Americans Want to Feel in Control
At one point during this podcast, Razi Berry says that “people need to reassert their priorities, because I don’t hear people saying like, ‘Well, I can’t get my roots done because my insurance company won’t pay for it.’” Obviously, this is a gross minimization of the staggering cost of medical care in this country (shoutout to my $13,248.36 emergency c-section). It’s giving “stop buying so much avocado toast.” Clark’s interview with Razi Berry was just as rife with the privileged ignorance about and indifference to the economic realities of most American voters as many of our moderate Democratic establishment politicians tend to be.
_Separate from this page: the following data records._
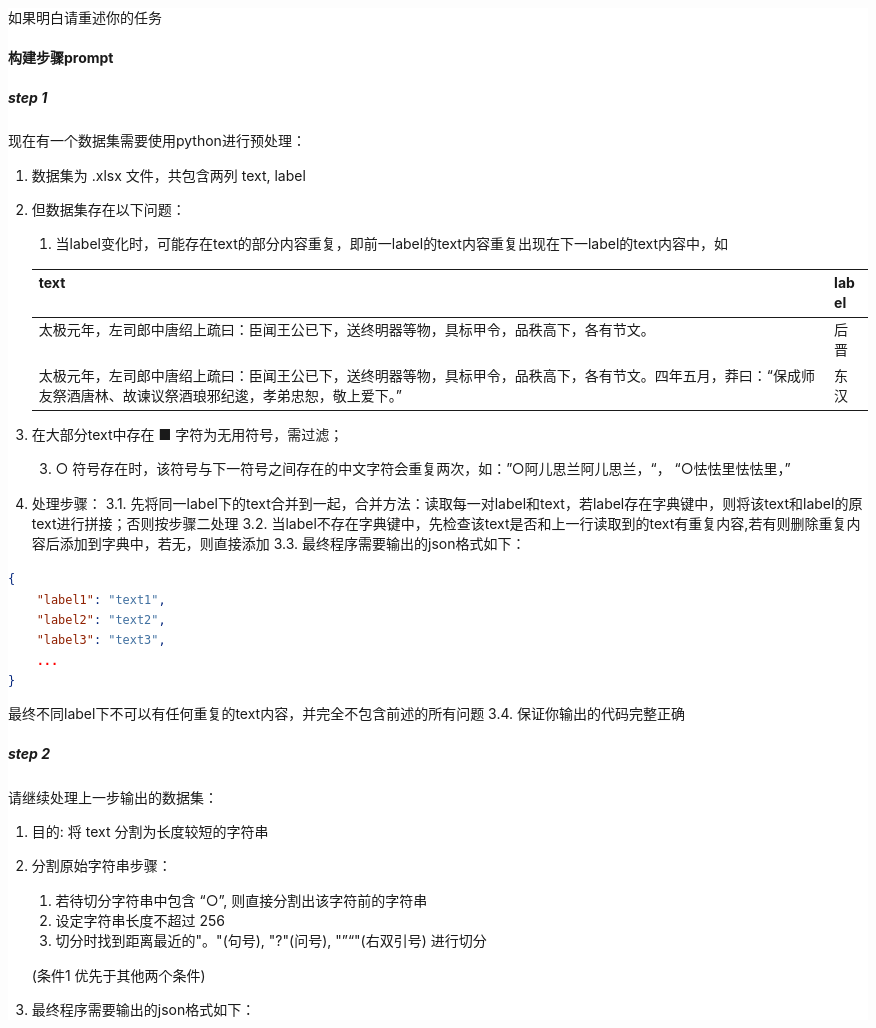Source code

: 
如果明白请重述你的任务



#### 构建步骤prompt

##### step 1

现在有一个数据集需要使用python进行预处理：

1. 数据集为 .xlsx 文件，共包含两列 text, label

2. 但数据集存在以下问题：

   1. 当label变化时，可能存在text的部分内容重复，即前一label的text内容重复出现在下一label的text内容中，如

   | text                                                         | label |
   | ------------------------------------------------------------ | ----- |
   | 太极元年，左司郎中唐绍上疏曰：臣闻王公已下，送终明器等物，具标甲令，品秩高下，各有节文。 | 后晋  |
   | 太极元年，左司郎中唐绍上疏曰：臣闻王公已下，送终明器等物，具标甲令，品秩高下，各有节文。四年五月，莽曰：“保成师友祭酒唐林、故谏议祭酒琅邪纪逡，孝弟忠恕，敬上爱下。” | 东汉  |

  3. 在大部分text中存在 ■ 字符为无用符号，需过滤；

     3. ○ 符号存在时，该符号与下一符号之间存在的中文字符会重复两次，如：”○阿儿思兰阿儿思兰，“， “○怯怯里怯怯里，”

4. 处理步骤：
   3.1. 先将同一label下的text合并到一起，合并方法：读取每一对label和text，若label存在字典键中，则将该text和label的原text进行拼接；否则按步骤二处理
   3.2. 当label不存在字典键中，先检查该text是否和上一行读取到的text有重复内容,若有则删除重复内容后添加到字典中，若无，则直接添加
   3.3. 最终程序需要输出的json格式如下：

  ```json
  {
      "label1": "text1",
      "label2": "text2",
      "label3": "text3",
      ...
  }
  ```

  最终不同label下不可以有任何重复的text内容，并完全不包含前述的所有问题
  3.4. 保证你输出的代码完整正确



##### step 2

请继续处理上一步输出的数据集：

1. 目的: 将 text 分割为长度较短的字符串

2. 分割原始字符串步骤：

   1. 若待切分字符串中包含 “○”, 则直接分割出该字符前的字符串
   2. 设定字符串长度不超过 256
   3. 切分时找到距离最近的"。"(句号), "?"(问号), "”“"(右双引号) 进行切分

   (条件1 优先于其他两个条件)

3. 最终程序需要输出的json格式如下：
But the tone of their conversation was empowering and even inviting, offering its listeners the illusion of control in a world that feels increasingly unhealthy and unaffordable. It also offers our coalition an opening to have real conversations with fellow skeptics of the US healthcare system.





Grace, thanks for the summary. You nailed how they tap into genuine healthcare anguish while wrapping it in a classic, "Ayn Rand in full display" individualism. There’s something undeniably appealing about the John Wayne archetype they evoke—the idea of Americans as strong, self-reliant individuals taking control of their own well-being. . To counter these supplement-driven arguments, we can acknowledge that very real system failure first, rather than only dismissing the products out of hand. Your analysis perfectly captures why these movements resonate so deeply right now.